===== Material to process

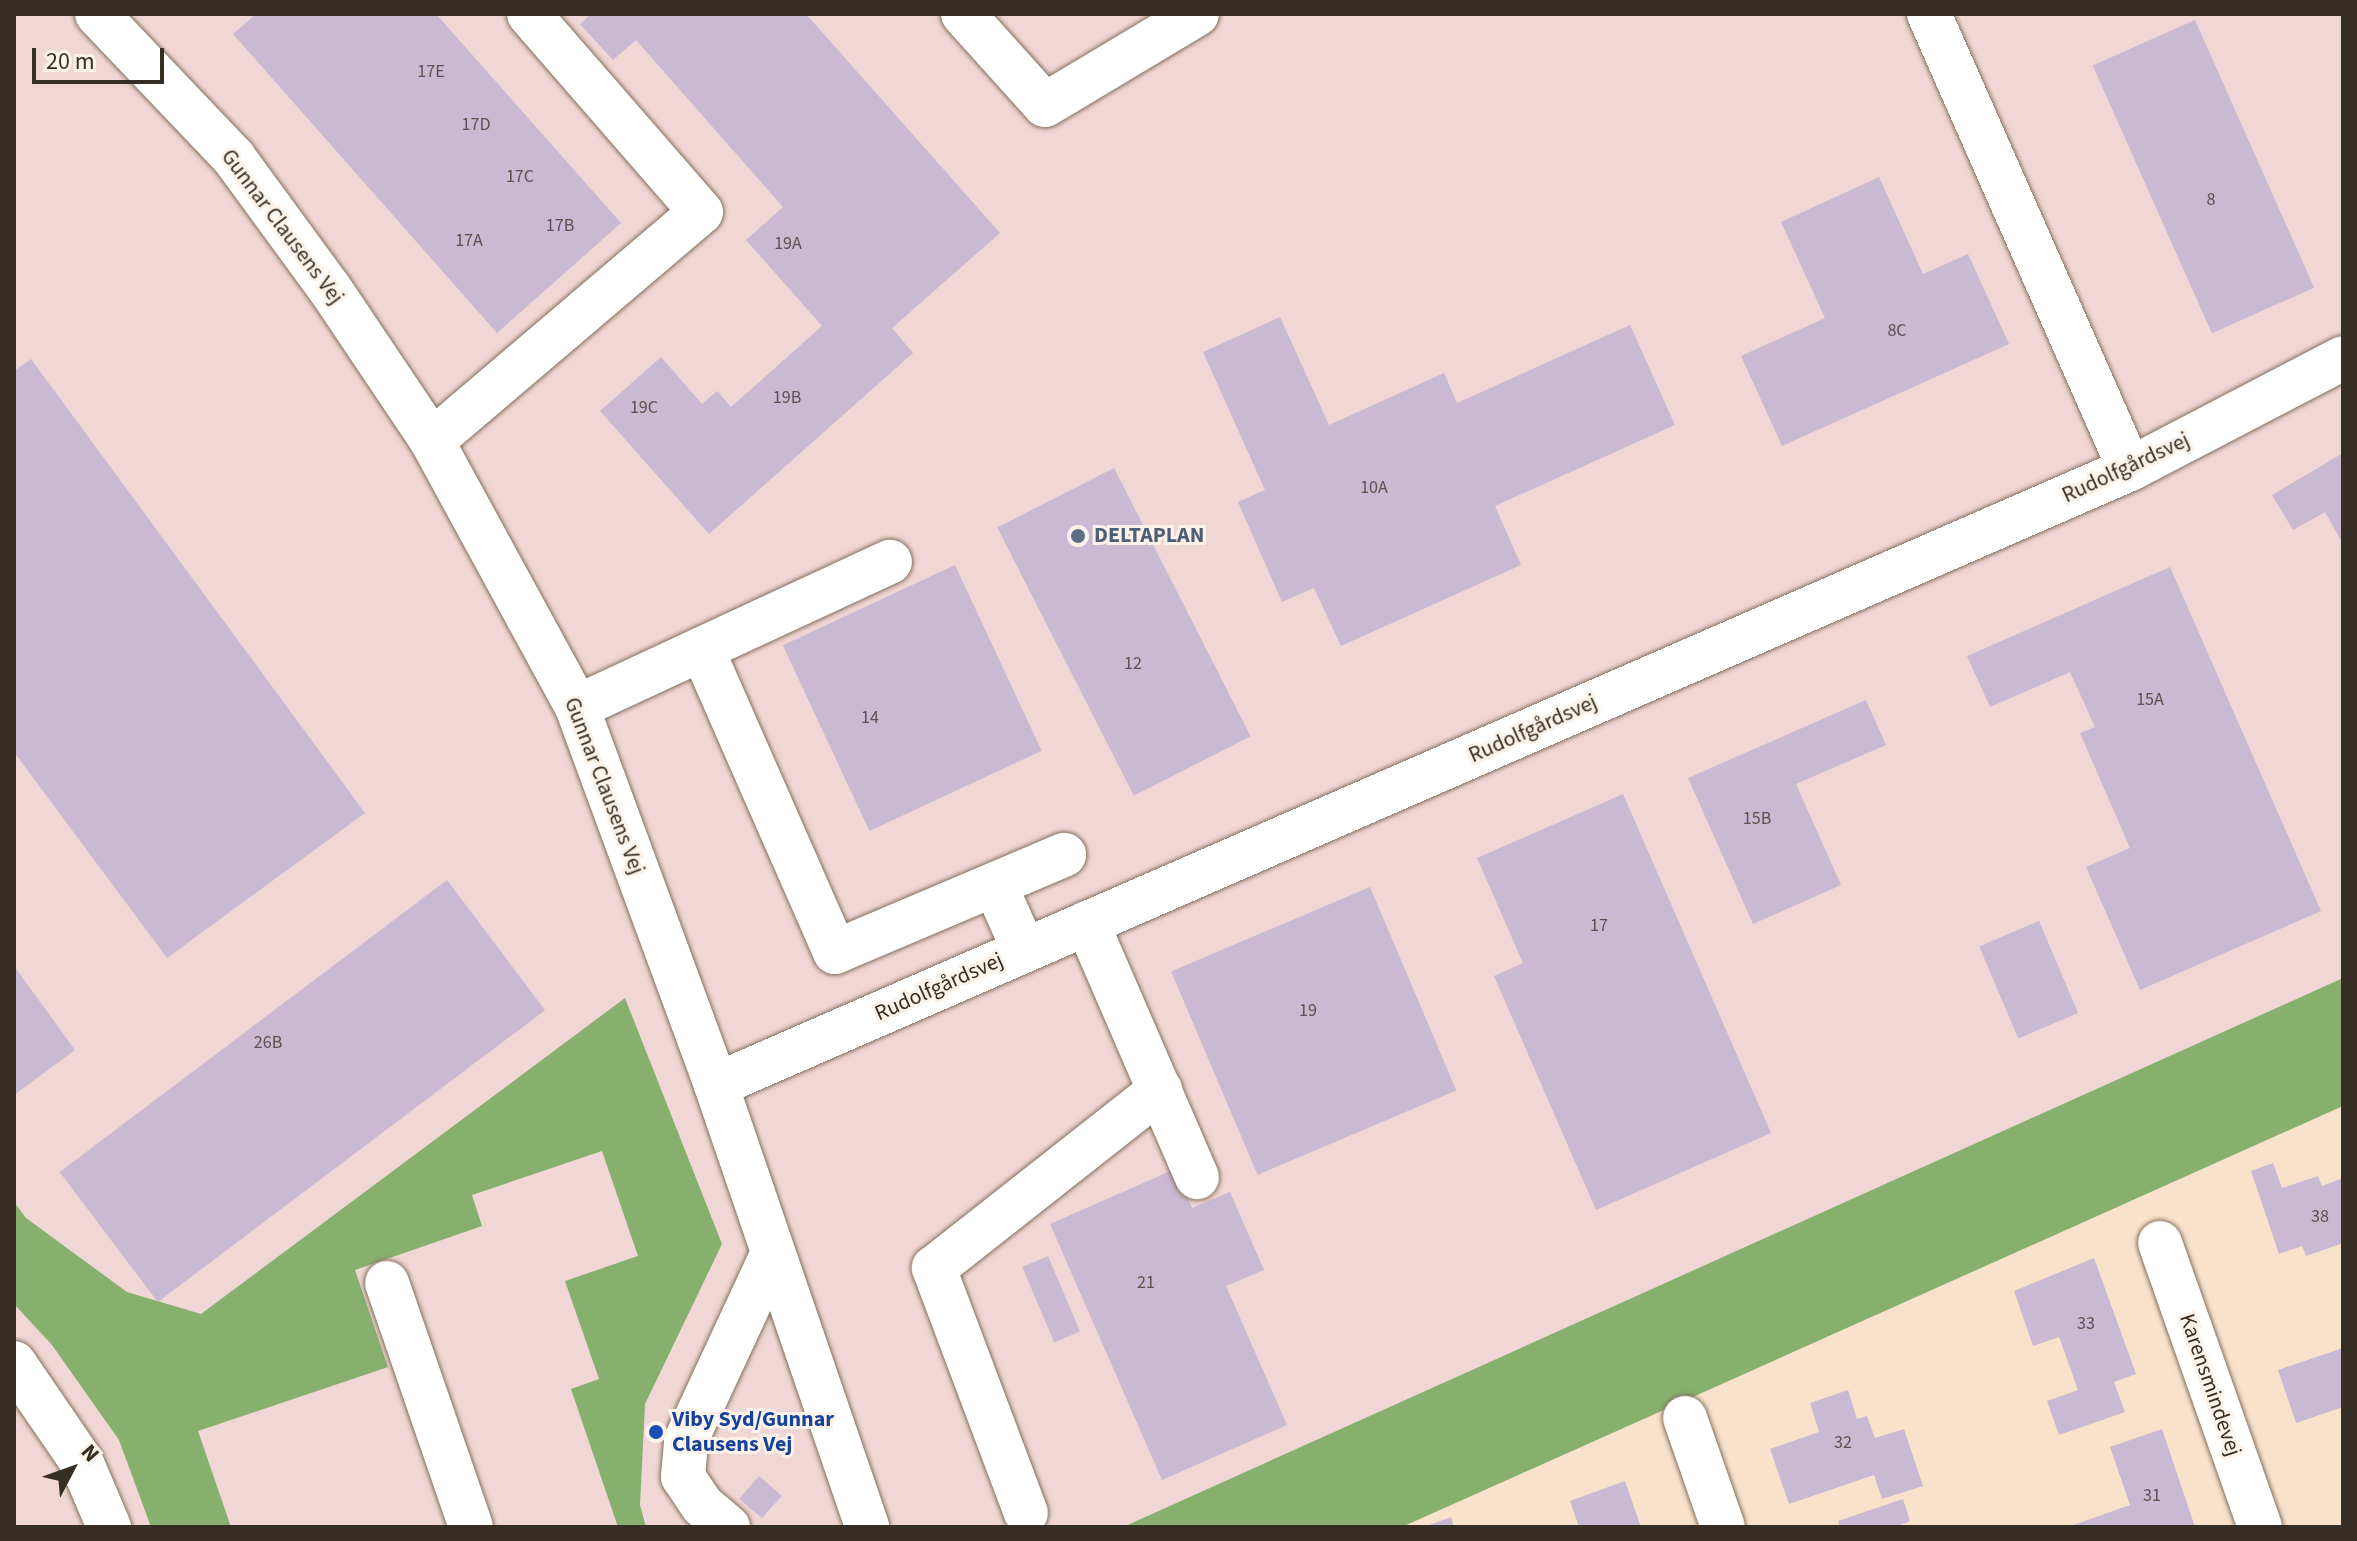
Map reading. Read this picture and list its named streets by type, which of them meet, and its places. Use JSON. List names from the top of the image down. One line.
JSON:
{"streets":{"street":["Gunnar Clausens Vej","Rudolfgårdsvej","Karensmindevej"]},"crossings":[["Gunnar Clausens Vej","Rudolfgårdsvej"]],"places":["DELTAPLAN","Viby Syd/Gunnar Clausens Vej"],"house_numbers":["17E","17D","17C","8","17B","17A","19A","8C","19B","19C","10A","12","15A","14","15B","17","19","26B","38","21","33","32","31"],"scale_bar":"20 m","north":"top right"}
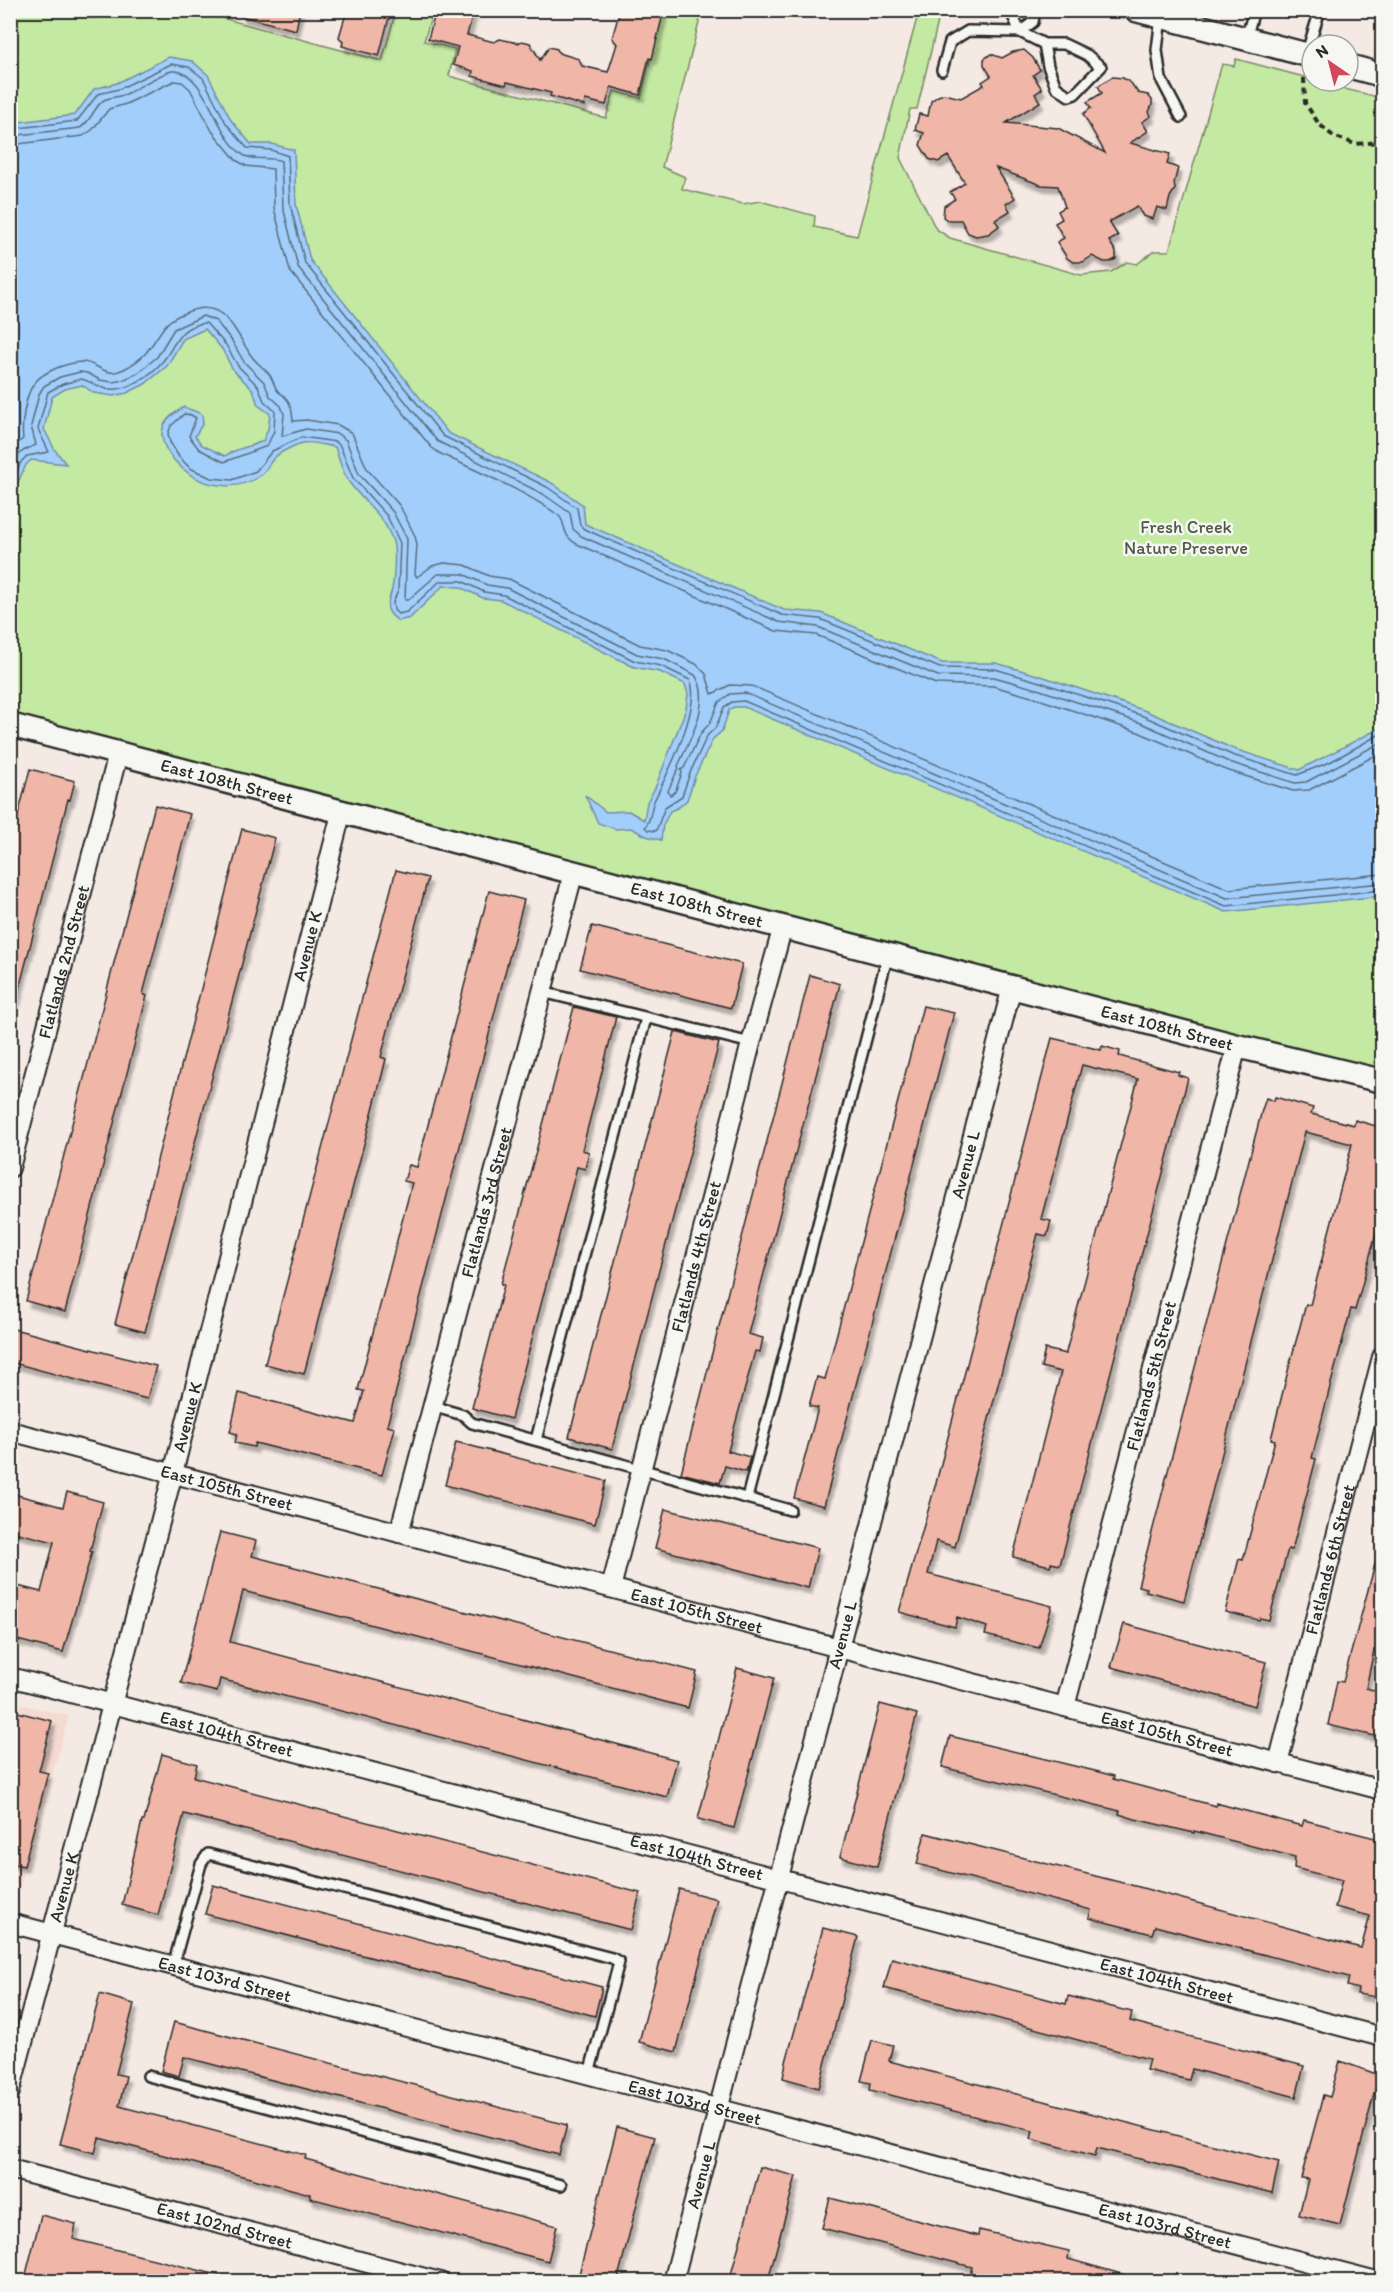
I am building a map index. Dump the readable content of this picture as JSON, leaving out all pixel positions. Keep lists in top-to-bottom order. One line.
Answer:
{"streets":{"street":["East 108th Street","Avenue K","Flatlands 2nd Street","Avenue L","Flatlands 3rd Street","Flatlands 4th Street","Flatlands 5th Street","East 105th Street","Flatlands 6th Street","East 104th Street","East 103rd Street","East 102nd Street"]},"crossings":[["East 108th Street","Avenue K"],["East 108th Street","Flatlands 2nd Street"],["East 108th Street","Avenue L"],["East 108th Street","Flatlands 3rd Street"],["East 108th Street","Flatlands 4th Street"],["East 108th Street","Flatlands 5th Street"],["Avenue K","East 105th Street"],["Avenue K","East 104th Street"],["Avenue K","East 103rd Street"],["Avenue L","East 105th Street"],["Avenue L","East 104th Street"],["Avenue L","East 103rd Street"],["Flatlands 3rd Street","East 105th Street"],["Flatlands 4th Street","East 105th Street"],["Flatlands 5th Street","East 105th Street"],["East 105th Street","Flatlands 6th Street"]],"parks":["Fresh Creek Nature Preserve"],"north":"top left"}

==========

→ **Activity**
Starting at the line with "I am building", copy every line up to and including the last one in the entries above.

→ **Answer for this exercise**
I am building a map index. Dump the readable content of this picture as JSON, leaving out all pixel positions. Keep lists in top-to-bottom order. One line.
Answer:
{"streets":{"street":["East 108th Street","Avenue K","Flatlands 2nd Street","Avenue L","Flatlands 3rd Street","Flatlands 4th Street","Flatlands 5th Street","East 105th Street","Flatlands 6th Street","East 104th Street","East 103rd Street","East 102nd Street"]},"crossings":[["East 108th Street","Avenue K"],["East 108th Street","Flatlands 2nd Street"],["East 108th Street","Avenue L"],["East 108th Street","Flatlands 3rd Street"],["East 108th Street","Flatlands 4th Street"],["East 108th Street","Flatlands 5th Street"],["Avenue K","East 105th Street"],["Avenue K","East 104th Street"],["Avenue K","East 103rd Street"],["Avenue L","East 105th Street"],["Avenue L","East 104th Street"],["Avenue L","East 103rd Street"],["Flatlands 3rd Street","East 105th Street"],["Flatlands 4th Street","East 105th Street"],["Flatlands 5th Street","East 105th Street"],["East 105th Street","Flatlands 6th Street"]],"parks":["Fresh Creek Nature Preserve"],"north":"top left"}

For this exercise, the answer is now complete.